## PROBLEM TO SOLVE:
Retype the entries exactly. Include every line.

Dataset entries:
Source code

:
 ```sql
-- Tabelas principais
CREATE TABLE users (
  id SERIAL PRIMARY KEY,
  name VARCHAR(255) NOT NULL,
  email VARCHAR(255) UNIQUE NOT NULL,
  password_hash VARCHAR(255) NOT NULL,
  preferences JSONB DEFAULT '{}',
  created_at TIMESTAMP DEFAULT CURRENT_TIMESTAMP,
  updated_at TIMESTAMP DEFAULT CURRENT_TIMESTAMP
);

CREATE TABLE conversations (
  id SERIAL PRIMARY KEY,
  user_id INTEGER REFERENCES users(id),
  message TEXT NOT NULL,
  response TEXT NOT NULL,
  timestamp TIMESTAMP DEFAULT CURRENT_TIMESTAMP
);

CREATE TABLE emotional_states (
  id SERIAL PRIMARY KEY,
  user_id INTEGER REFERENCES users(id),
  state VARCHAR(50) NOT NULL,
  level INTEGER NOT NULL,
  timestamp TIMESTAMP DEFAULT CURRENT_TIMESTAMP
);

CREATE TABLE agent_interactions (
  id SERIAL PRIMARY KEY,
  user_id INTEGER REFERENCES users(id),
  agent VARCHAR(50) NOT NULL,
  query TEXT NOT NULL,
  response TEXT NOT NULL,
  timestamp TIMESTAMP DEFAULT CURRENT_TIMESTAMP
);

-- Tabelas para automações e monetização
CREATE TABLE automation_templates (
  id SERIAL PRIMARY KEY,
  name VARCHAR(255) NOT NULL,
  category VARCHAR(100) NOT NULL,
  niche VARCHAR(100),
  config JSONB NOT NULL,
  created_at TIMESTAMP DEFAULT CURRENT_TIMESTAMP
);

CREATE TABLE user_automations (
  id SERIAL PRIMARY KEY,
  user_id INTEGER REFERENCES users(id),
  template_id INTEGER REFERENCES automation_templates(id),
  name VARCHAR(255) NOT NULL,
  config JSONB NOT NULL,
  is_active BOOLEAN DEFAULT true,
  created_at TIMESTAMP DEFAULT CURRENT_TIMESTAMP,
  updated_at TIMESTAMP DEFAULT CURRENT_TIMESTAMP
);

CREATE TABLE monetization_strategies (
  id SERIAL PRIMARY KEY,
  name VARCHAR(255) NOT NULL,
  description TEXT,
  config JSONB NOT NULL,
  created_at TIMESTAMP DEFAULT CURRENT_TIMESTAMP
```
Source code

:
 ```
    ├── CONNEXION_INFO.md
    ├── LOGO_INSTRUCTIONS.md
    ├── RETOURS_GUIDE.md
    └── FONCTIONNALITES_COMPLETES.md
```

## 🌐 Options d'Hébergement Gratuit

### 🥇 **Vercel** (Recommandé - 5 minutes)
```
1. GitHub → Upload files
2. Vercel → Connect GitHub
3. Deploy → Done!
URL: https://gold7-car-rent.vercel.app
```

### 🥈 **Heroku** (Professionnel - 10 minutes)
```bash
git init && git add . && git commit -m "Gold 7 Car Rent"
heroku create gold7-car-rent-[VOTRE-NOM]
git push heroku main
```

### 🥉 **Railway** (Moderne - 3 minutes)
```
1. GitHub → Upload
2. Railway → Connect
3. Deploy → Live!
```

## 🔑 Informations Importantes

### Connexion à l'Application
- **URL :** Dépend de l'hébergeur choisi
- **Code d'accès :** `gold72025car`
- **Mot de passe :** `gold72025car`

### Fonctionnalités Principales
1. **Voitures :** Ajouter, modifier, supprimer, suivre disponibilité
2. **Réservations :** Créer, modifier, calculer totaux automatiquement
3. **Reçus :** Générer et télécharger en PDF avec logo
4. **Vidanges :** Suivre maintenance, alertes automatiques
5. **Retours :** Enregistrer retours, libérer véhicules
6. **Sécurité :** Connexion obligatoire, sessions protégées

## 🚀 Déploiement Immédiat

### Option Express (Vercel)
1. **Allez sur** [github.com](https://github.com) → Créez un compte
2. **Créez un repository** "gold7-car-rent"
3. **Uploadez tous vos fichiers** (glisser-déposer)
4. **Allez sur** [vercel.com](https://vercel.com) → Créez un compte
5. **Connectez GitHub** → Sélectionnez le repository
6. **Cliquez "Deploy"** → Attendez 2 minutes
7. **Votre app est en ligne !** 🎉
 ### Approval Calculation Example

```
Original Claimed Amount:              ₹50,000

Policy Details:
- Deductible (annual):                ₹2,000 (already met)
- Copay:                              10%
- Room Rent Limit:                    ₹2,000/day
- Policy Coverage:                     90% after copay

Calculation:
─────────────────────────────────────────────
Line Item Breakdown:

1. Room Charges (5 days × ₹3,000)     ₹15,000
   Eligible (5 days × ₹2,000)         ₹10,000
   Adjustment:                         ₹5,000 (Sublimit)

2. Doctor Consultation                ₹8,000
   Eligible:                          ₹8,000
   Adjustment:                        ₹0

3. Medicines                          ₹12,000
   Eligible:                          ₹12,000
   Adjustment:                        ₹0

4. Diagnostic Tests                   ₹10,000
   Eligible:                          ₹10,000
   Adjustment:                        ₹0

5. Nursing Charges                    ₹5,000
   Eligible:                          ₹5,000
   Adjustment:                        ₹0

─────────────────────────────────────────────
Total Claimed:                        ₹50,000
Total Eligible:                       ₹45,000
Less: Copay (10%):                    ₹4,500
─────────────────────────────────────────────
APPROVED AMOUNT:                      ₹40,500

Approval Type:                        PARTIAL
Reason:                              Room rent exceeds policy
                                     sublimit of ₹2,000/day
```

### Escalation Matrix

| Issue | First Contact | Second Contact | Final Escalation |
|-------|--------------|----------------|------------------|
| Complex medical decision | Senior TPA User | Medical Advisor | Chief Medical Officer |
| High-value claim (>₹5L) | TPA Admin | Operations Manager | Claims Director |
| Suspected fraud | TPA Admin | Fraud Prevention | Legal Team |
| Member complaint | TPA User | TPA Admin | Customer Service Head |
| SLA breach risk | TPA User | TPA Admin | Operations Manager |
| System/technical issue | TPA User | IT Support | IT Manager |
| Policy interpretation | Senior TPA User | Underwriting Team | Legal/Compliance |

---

## OUTPUT BELOW:
Source code

:
 ```sql
-- Tabelas principais
CREATE TABLE users (
  id SERIAL PRIMARY KEY,
  name VARCHAR(255) NOT NULL,
  email VARCHAR(255) UNIQUE NOT NULL,
  password_hash VARCHAR(255) NOT NULL,
  preferences JSONB DEFAULT '{}',
  created_at TIMESTAMP DEFAULT CURRENT_TIMESTAMP,
  updated_at TIMESTAMP DEFAULT CURRENT_TIMESTAMP
);

CREATE TABLE conversations (
  id SERIAL PRIMARY KEY,
  user_id INTEGER REFERENCES users(id),
  message TEXT NOT NULL,
  response TEXT NOT NULL,
  timestamp TIMESTAMP DEFAULT CURRENT_TIMESTAMP
);

CREATE TABLE emotional_states (
  id SERIAL PRIMARY KEY,
  user_id INTEGER REFERENCES users(id),
  state VARCHAR(50) NOT NULL,
  level INTEGER NOT NULL,
  timestamp TIMESTAMP DEFAULT CURRENT_TIMESTAMP
);

CREATE TABLE agent_interactions (
  id SERIAL PRIMARY KEY,
  user_id INTEGER REFERENCES users(id),
  agent VARCHAR(50) NOT NULL,
  query TEXT NOT NULL,
  response TEXT NOT NULL,
  timestamp TIMESTAMP DEFAULT CURRENT_TIMESTAMP
);

-- Tabelas para automações e monetização
CREATE TABLE automation_templates (
  id SERIAL PRIMARY KEY,
  name VARCHAR(255) NOT NULL,
  category VARCHAR(100) NOT NULL,
  niche VARCHAR(100),
  config JSONB NOT NULL,
  created_at TIMESTAMP DEFAULT CURRENT_TIMESTAMP
);

CREATE TABLE user_automations (
  id SERIAL PRIMARY KEY,
  user_id INTEGER REFERENCES users(id),
  template_id INTEGER REFERENCES automation_templates(id),
  name VARCHAR(255) NOT NULL,
  config JSONB NOT NULL,
  is_active BOOLEAN DEFAULT true,
  created_at TIMESTAMP DEFAULT CURRENT_TIMESTAMP,
  updated_at TIMESTAMP DEFAULT CURRENT_TIMESTAMP
);

CREATE TABLE monetization_strategies (
  id SERIAL PRIMARY KEY,
  name VARCHAR(255) NOT NULL,
  description TEXT,
  config JSONB NOT NULL,
  created_at TIMESTAMP DEFAULT CURRENT_TIMESTAMP
```
Source code

:
 ```
    ├── CONNEXION_INFO.md
    ├── LOGO_INSTRUCTIONS.md
    ├── RETOURS_GUIDE.md
    └── FONCTIONNALITES_COMPLETES.md
```

## 🌐 Options d'Hébergement Gratuit

### 🥇 **Vercel** (Recommandé - 5 minutes)
```
1. GitHub → Upload files
2. Vercel → Connect GitHub
3. Deploy → Done!
URL: https://gold7-car-rent.vercel.app
```

### 🥈 **Heroku** (Professionnel - 10 minutes)
```bash
git init && git add . && git commit -m "Gold 7 Car Rent"
heroku create gold7-car-rent-[VOTRE-NOM]
git push heroku main
```

### 🥉 **Railway** (Moderne - 3 minutes)
```
1. GitHub → Upload
2. Railway → Connect
3. Deploy → Live!
```

## 🔑 Informations Importantes

### Connexion à l'Application
- **URL :** Dépend de l'hébergeur choisi
- **Code d'accès :** `gold72025car`
- **Mot de passe :** `gold72025car`

### Fonctionnalités Principales
1. **Voitures :** Ajouter, modifier, supprimer, suivre disponibilité
2. **Réservations :** Créer, modifier, calculer totaux automatiquement
3. **Reçus :** Générer et télécharger en PDF avec logo
4. **Vidanges :** Suivre maintenance, alertes automatiques
5. **Retours :** Enregistrer retours, libérer véhicules
6. **Sécurité :** Connexion obligatoire, sessions protégées

## 🚀 Déploiement Immédiat

### Option Express (Vercel)
1. **Allez sur** [github.com](https://github.com) → Créez un compte
2. **Créez un repository** "gold7-car-rent"
3. **Uploadez tous vos fichiers** (glisser-déposer)
4. **Allez sur** [vercel.com](https://vercel.com) → Créez un compte
5. **Connectez GitHub** → Sélectionnez le repository
6. **Cliquez "Deploy"** → Attendez 2 minutes
7. **Votre app est en ligne !** 🎉
 ### Approval Calculation Example

```
Original Claimed Amount:              ₹50,000

Policy Details:
- Deductible (annual):                ₹2,000 (already met)
- Copay:                              10%
- Room Rent Limit:                    ₹2,000/day
- Policy Coverage:                     90% after copay

Calculation:
─────────────────────────────────────────────
Line Item Breakdown:

1. Room Charges (5 days × ₹3,000)     ₹15,000
   Eligible (5 days × ₹2,000)         ₹10,000
   Adjustment:                         ₹5,000 (Sublimit)

2. Doctor Consultation                ₹8,000
   Eligible:                          ₹8,000
   Adjustment:                        ₹0

3. Medicines                          ₹12,000
   Eligible:                          ₹12,000
   Adjustment:                        ₹0

4. Diagnostic Tests                   ₹10,000
   Eligible:                          ₹10,000
   Adjustment:                        ₹0

5. Nursing Charges                    ₹5,000
   Eligible:                          ₹5,000
   Adjustment:                        ₹0

─────────────────────────────────────────────
Total Claimed:                        ₹50,000
Total Eligible:                       ₹45,000
Less: Copay (10%):                    ₹4,500
─────────────────────────────────────────────
APPROVED AMOUNT:                      ₹40,500

Approval Type:                        PARTIAL
Reason:                              Room rent exceeds policy
                                     sublimit of ₹2,000/day
```

### Escalation Matrix

| Issue | First Contact | Second Contact | Final Escalation |
|-------|--------------|----------------|------------------|
| Complex medical decision | Senior TPA User | Medical Advisor | Chief Medical Officer |
| High-value claim (>₹5L) | TPA Admin | Operations Manager | Claims Director |
| Suspected fraud | TPA Admin | Fraud Prevention | Legal Team |
| Member complaint | TPA User | TPA Admin | Customer Service Head |
| SLA breach risk | TPA User | TPA Admin | Operations Manager |
| System/technical issue | TPA User | IT Support | IT Manager |
| Policy interpretation | Senior TPA User | Underwriting Team | Legal/Compliance |

---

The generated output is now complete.